Ich als Städter, lebe zwar nicht in palastähnlichen Zuständen, aber für mich ist es schon toll, den gesicherten vier Wänden für drei Wochen zu entkommen. Ich tausche gern für ein paar Wochen, die gemauerte Schutzburg vor den Elementen, die zementierten Abläufe des Lebens gegen ein Festival an Provisorien, den Reiz des Unberechenbaren, einen Hauch aus fast nix aus Nylon und Moskitogaze um mich herum.

Was sich anhört wie eine Fetischparty ist aber nicht nur im Internet, sondern auch in jedem guten Freizeitfachmarkt oder Aussteigerfreakgeschäft zu bekommen!
Bei der Wahl der richtigen Unterkunft auf Reisen sollte der Abenteurer natürlich schon wissen, wo’s und mit wem es, wie hingeht. Die Auswahl ist erschlagend. Wurfzelte, Glasfieber- Alu- oder Luftgestänge, Polyester, Polyurethane oder Baumwolle, Realtunnel, Seiten- und Vorderwandbereich, Ganzjahres- und Saisonzelte, Familienzelte, Ultralight, Geodät, mit oder ohne Abseiten. Demnächst wird es wohl einen eigen Studiengang geben müssen „Campen, aber richtig! Eco, Bio und Nachhaltig“! Was man da alles falsch machen kann! Und bei der Wahl der Übernachtungspätze geht es weiter. In Sternekategorien, TÜV oder adac geprüft, von besseren Parkplätzen bis zur vollanimierten Luxusfreizeitanlage mit Sauna, Wellnessbereich, Kino, Einkaufszentrum und Sternegastro. Es ist ein bisschen wie Karneval, alles kann-nix muss! Für mich selber reicht es schon, wenn die Toiletten regelmäßig gereinigt werden und der See, Berg oder Ort fußläufig erreichbar ist. Alles andere ist dann so wie es ist, sicherlich auch aushaltbar. Reise als Reise zu sich. Man merkt doch im normalen Leben kaum noch, was einem wirklich wichtig ist. Ja und man muss natürlich auch temporär einschränkende Einflüsse auf seine Privatsphäre in Kauf nehmen.

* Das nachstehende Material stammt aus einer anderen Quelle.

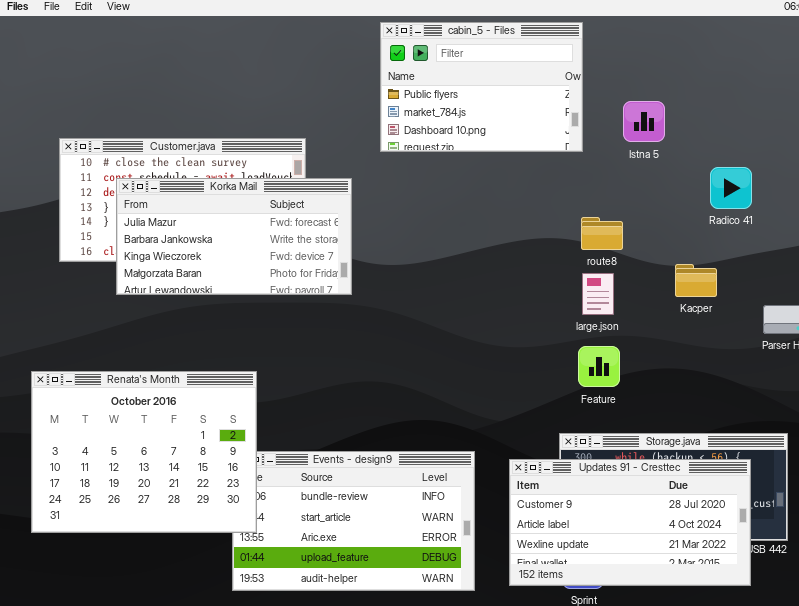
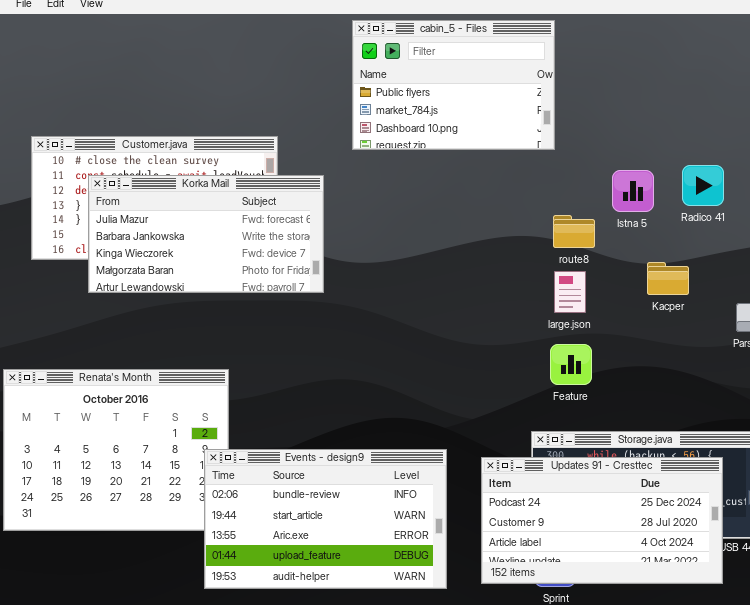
Istna 5: [623,101,665,142] -> [612,170,654,212], moved
Events - design9: [232,451,475,591] -> [204,449,447,589], raised
Updates 91 - Cresttec: [509,459,751,586] -> [481,457,723,584], scrolled up 1 row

Menschen mit dem Hang zum Dresscode oder Körpernazis sollten ihre verdunkelnden Schweißerbrillen 24 Stunden tragen. Menschen sehen aus, wie sie aussehen. Mit Beulen, Narben, Falten, Tattoos; weit entfernt der Schönheitsideale des Privatfernsehns oder der Yellowpress und das alles oft nur leicht verhüllt. Geräuschempfindliche Menschen sollten hier auch nicht buchen. Auf Holländische Laute sollte man nicht unbedingt allergisch reagieren. Aber wer offen interessiert an seiner Umwelt ist (untertreibend für Neugier) oder laienhafte nichtrepräsentative Milieustudien betreiben möchte, ist hier gut aufgehoben. Man kann hier aber einfach auch nix machen, den guten Mann einen schönen Tag haben lassen, baden bis der Arzt kommt, Ausflüge in die Umgebung machen, im Schatten, unterm Vorzelt, mit den Beinen im Wasser, in der angegliederten Pizzeria oder einfach nur so, einen sitzen haben, je nach Bedarf! So rieselt der Urlaub durch die Sanduhr des Sommers und am Schluss fragt man sich, warum man so erholt ist. Nix, ist eben manchmal auch eine Lösung!